Items from a dataset:

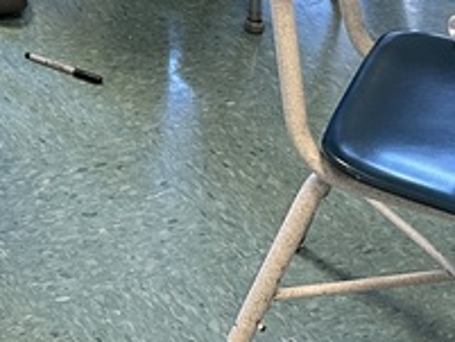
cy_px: -460
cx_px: -213
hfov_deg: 15.0
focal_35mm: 122
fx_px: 1605
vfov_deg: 10.6
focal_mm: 6.86
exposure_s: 1/121
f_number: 1.78
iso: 100
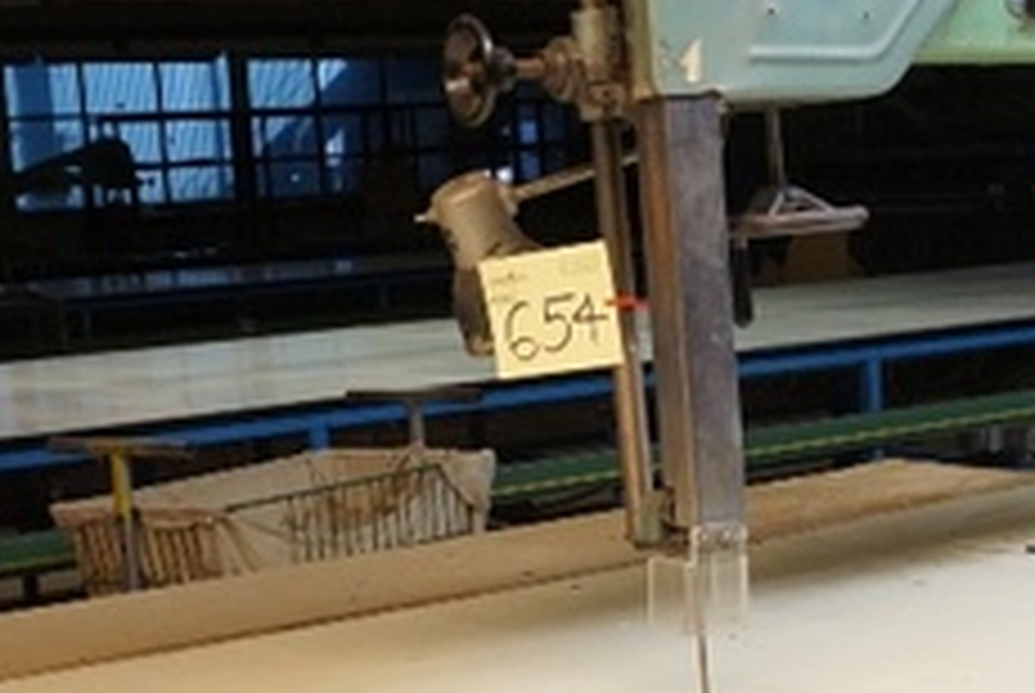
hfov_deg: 26.6
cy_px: 472
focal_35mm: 75
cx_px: 770
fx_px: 2159
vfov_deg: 18.2
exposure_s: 1/160
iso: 1250
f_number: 4
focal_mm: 16
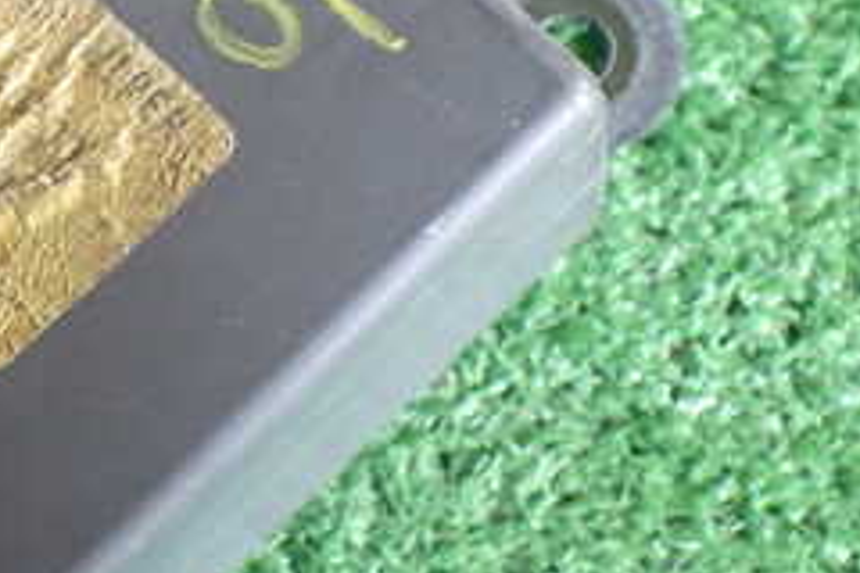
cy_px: 190
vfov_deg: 17.4
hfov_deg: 25.1
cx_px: 57
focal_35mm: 78
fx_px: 1863
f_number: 2.3
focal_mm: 5.4
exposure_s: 1/80
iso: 800
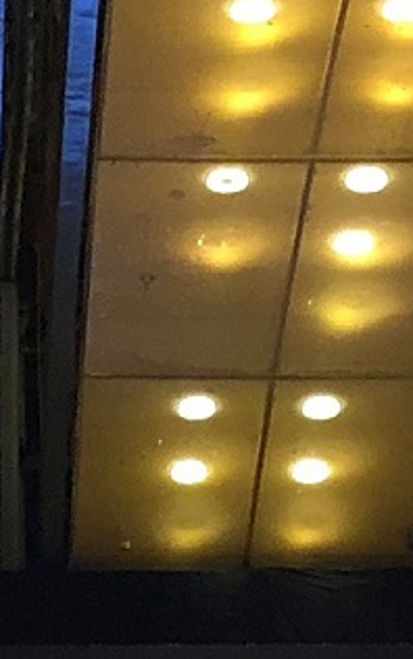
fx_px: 4081
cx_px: -29
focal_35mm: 227
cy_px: 1129
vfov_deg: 8.9
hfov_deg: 5.8
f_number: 1.8
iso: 100
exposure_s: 1/14
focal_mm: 4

- _Job_:
Word for word, set down every line of the records above, and leave the pictures out.

- _Written response_:
cy_px: -460
cx_px: -213
hfov_deg: 15.0
focal_35mm: 122
fx_px: 1605
vfov_deg: 10.6
focal_mm: 6.86
exposure_s: 1/121
f_number: 1.78
iso: 100
hfov_deg: 26.6
cy_px: 472
focal_35mm: 75
cx_px: 770
fx_px: 2159
vfov_deg: 18.2
exposure_s: 1/160
iso: 1250
f_number: 4
focal_mm: 16
cy_px: 190
vfov_deg: 17.4
hfov_deg: 25.1
cx_px: 57
focal_35mm: 78
fx_px: 1863
f_number: 2.3
focal_mm: 5.4
exposure_s: 1/80
iso: 800
fx_px: 4081
cx_px: -29
focal_35mm: 227
cy_px: 1129
vfov_deg: 8.9
hfov_deg: 5.8
f_number: 1.8
iso: 100
exposure_s: 1/14
focal_mm: 4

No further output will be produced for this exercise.